#### SUPPLIED MATERIAL

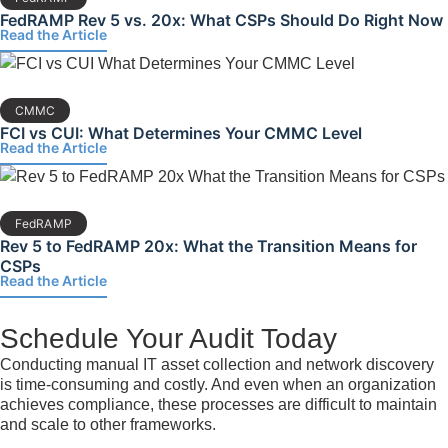
FedRAMP Rev 5 vs. 20x: What CSPs Should Do Right Now
Read the Article
CMMC
FCI vs CUI: What Determines Your CMMC Level
Read the Article
FedRAMP
Rev 5 to FedRAMP 20x: What the Transition Means for
CSPs
Read the Article
Schedule Your Audit Today
Conducting manual IT asset collection and network discovery
is time-consuming and costly. And even when an organization
achieves compliance, these processes are difficult to maintain
and scale to other frameworks.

########

■ PROBLEM DESCRIPTION ■
Could you return the lines in the entries above that contain "What"?

■ RESULT ■
FedRAMP Rev 5 vs. 20x: What CSPs Should Do Right Now
FCI vs CUI: What Determines Your CMMC Level
Rev 5 to FedRAMP 20x: What the Transition Means for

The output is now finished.